Session VI: Reservoir Monitoring 

Session Managers: Hilko de Jong and Mariano Gurfinkel

This session will cover the estimation and monitoring of production from stimulated tight carbonates.  Well interference during production and opportunities for infill drilling as a key driver for value will be the focus as well as production monitoring through diverse techniques (production logs, tracers/nanoparticles, 4-D Microseismic, observation wells, cross well tomography). Finally, the session will also touch on opportunities for enhanced recovery as they may apply to tight carbonates.

Session VII: Production Forecasting

Session Managers: Tom Blasingame and Olivier Houze

In this session we explore the analytical, numerical, and empirical methods to extrapolate production for tight carbonate reservoirs. Our focus is two-fold—to establish industry needs for the next 10–15 years and to assess current and emerging tools as mechanisms for establishing production forecasts.

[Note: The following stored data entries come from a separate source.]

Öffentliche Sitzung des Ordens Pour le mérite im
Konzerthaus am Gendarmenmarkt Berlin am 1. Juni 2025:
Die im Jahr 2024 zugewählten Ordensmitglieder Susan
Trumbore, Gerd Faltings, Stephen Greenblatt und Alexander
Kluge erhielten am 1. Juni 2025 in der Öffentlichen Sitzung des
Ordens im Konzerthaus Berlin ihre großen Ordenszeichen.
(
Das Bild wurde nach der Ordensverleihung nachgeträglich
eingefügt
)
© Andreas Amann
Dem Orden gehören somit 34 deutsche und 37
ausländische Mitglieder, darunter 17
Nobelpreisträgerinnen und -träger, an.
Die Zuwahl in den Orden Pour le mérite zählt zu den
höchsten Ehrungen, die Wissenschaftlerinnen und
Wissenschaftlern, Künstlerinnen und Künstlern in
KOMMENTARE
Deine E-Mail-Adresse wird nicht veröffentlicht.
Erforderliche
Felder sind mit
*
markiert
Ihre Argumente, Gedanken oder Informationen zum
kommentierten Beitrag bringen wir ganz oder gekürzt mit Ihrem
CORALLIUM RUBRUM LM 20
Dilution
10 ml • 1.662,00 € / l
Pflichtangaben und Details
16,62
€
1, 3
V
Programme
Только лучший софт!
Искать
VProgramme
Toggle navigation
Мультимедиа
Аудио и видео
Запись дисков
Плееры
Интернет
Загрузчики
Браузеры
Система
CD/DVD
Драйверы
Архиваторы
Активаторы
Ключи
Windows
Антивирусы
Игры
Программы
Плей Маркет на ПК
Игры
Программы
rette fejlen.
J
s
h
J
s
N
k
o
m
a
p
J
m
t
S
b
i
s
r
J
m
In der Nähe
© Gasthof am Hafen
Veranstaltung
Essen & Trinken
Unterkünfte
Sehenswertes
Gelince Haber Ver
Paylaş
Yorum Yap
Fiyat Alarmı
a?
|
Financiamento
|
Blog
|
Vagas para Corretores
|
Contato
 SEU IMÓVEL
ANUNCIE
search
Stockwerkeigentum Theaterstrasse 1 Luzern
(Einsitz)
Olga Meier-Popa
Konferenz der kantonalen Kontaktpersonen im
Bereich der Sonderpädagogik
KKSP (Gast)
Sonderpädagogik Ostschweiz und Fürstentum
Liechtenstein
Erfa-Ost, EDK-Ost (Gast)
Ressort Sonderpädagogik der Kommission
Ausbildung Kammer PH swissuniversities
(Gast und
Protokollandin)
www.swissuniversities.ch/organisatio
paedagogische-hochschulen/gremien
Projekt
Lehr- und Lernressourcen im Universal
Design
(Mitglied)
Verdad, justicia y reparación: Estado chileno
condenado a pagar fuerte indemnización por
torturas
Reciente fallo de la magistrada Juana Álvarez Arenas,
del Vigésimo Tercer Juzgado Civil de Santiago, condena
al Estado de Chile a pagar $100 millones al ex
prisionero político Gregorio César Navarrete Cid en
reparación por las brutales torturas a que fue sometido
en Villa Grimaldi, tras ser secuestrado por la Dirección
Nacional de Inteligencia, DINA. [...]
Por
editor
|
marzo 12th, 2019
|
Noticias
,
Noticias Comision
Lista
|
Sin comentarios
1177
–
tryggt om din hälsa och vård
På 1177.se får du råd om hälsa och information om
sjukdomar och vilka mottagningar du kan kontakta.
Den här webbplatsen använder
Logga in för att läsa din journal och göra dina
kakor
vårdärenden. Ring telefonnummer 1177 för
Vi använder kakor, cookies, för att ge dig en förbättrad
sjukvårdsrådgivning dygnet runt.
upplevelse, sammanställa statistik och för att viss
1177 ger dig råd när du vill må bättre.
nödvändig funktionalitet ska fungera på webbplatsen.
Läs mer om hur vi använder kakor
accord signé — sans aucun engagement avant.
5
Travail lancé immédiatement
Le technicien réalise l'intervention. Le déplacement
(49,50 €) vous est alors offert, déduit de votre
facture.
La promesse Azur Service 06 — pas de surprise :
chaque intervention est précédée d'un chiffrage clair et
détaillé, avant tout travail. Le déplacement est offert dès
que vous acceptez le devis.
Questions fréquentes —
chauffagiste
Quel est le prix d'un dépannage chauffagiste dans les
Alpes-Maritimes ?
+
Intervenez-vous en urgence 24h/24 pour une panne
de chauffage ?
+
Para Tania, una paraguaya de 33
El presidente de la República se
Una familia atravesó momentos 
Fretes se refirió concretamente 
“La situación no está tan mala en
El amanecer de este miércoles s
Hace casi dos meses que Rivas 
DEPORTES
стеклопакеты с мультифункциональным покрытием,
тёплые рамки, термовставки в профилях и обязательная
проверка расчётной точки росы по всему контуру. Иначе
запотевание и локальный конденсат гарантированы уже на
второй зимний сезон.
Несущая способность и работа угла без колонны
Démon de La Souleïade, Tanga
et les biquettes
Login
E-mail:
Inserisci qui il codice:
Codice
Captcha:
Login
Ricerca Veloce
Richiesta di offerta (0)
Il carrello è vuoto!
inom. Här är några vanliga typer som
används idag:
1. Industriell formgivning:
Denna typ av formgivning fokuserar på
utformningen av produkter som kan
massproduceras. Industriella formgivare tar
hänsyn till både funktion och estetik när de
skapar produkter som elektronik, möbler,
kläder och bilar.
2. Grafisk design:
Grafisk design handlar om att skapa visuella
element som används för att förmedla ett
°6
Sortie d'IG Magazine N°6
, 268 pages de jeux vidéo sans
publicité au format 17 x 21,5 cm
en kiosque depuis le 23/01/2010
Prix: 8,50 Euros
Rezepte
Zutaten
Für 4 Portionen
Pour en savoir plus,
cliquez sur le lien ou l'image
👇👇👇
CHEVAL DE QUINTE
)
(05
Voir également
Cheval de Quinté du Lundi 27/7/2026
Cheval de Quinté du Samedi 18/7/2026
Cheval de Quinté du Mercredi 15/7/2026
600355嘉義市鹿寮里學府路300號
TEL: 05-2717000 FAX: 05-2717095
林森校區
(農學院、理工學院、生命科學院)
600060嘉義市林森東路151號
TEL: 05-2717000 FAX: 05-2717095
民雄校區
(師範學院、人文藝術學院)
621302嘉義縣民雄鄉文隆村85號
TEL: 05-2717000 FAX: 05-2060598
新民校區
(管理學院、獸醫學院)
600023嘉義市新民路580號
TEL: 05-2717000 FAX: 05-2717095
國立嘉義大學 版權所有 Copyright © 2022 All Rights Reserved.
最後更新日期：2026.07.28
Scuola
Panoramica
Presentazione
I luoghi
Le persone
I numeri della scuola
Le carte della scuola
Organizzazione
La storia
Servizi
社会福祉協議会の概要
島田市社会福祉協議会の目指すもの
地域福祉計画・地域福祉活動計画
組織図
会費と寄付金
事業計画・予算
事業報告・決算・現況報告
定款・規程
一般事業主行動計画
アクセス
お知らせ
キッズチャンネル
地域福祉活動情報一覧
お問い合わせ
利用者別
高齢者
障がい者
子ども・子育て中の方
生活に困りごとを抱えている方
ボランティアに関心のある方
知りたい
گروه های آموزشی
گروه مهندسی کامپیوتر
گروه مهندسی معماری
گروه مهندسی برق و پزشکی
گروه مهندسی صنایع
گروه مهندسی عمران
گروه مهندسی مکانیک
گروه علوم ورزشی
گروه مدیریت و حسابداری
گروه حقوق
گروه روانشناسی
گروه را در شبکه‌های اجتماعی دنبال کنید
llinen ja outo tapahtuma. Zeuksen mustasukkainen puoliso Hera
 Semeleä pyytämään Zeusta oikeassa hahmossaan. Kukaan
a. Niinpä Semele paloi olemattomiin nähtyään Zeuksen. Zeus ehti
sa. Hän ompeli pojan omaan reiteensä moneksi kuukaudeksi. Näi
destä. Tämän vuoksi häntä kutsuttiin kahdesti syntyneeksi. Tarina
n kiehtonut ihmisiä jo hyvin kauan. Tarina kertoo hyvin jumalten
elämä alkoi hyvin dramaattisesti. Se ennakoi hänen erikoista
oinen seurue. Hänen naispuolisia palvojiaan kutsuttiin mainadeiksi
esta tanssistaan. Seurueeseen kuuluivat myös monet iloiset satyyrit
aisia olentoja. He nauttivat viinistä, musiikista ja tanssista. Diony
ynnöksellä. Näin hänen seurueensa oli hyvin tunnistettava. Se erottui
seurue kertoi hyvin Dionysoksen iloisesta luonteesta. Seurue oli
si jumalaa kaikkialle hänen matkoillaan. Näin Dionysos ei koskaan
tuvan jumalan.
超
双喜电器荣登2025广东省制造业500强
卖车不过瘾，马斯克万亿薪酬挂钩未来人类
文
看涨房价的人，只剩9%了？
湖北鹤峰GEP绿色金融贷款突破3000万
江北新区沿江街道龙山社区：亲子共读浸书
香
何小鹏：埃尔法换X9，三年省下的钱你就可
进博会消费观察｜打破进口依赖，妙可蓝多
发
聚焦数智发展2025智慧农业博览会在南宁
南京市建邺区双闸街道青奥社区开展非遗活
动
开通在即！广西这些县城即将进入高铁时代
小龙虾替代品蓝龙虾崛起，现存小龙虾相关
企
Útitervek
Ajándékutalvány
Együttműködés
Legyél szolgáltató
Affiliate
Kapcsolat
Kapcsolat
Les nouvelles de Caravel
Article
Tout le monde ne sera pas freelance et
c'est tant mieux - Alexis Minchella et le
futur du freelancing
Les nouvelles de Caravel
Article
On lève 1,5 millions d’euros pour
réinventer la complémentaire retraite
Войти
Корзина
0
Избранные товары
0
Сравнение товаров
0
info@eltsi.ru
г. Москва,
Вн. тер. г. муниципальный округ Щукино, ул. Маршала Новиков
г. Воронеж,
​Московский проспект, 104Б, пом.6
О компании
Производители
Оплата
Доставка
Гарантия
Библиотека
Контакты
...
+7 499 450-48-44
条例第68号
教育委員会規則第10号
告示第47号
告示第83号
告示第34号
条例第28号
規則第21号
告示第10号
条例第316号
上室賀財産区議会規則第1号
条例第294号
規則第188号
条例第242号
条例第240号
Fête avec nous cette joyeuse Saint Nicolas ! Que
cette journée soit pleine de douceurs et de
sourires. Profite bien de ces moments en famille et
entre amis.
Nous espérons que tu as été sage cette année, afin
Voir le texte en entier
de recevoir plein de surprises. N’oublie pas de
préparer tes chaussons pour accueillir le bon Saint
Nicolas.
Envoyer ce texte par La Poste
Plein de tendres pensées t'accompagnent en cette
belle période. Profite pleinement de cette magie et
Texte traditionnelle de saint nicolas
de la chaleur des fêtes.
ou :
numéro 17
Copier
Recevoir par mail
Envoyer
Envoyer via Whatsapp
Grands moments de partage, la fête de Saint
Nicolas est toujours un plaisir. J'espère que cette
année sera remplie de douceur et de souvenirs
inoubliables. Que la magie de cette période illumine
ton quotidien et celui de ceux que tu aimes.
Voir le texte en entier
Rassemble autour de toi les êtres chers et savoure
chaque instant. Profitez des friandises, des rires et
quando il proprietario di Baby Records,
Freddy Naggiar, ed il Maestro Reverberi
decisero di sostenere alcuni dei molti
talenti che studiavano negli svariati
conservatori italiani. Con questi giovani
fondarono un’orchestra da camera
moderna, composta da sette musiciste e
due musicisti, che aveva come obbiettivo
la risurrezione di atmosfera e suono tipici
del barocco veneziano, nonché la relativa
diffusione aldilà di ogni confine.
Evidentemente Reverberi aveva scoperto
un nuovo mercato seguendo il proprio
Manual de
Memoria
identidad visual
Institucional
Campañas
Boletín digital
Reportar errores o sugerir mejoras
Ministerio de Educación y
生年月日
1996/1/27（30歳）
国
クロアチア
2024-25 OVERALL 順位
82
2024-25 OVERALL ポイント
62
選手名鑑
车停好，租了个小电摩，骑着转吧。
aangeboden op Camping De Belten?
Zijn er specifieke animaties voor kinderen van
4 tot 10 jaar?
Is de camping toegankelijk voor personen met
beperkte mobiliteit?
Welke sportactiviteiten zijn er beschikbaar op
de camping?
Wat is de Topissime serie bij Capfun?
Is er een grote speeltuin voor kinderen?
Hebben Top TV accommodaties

Discussion leaders are anticipated to be subject matter experts and industry practitioners who will have broad experience in production forecasting and reserves estimation. Discussion leaders are will provide orientation via case histories and technical developments and provide "challenges" and "stress points" in the forecasting/reserves estimation processes.

Session VIII: Improved Recovery Forecasting

Session Managers: Cameron Rempel and Jairam Kamath

This session will highlight methodologies for predicting the response from improved recovery processes, and will build on Sessions IV and VII which deal with improved recovery processes and production forecasting. We will explore the following questions:

  • What new models or technologies are needed for tight carbonates? Can one take primary production data and make forecasts for a new recovery process?
  • What is the role of pilots in reducing forecast uncertainties?
  • Are there useful analogs?
  • Is there value in sophisticated simulation technologies when we have little data on a new process?

Session IX: Conclusions

Session Managers: Omer Gurpinar and Nick Fetta

The week of discussions about key aspects of the proposed challenge will be reviewed with their interdependencies as well as the priorities. The final session is expected to lead to clarifying possibilities for improving the performance of the tight carbonate fields.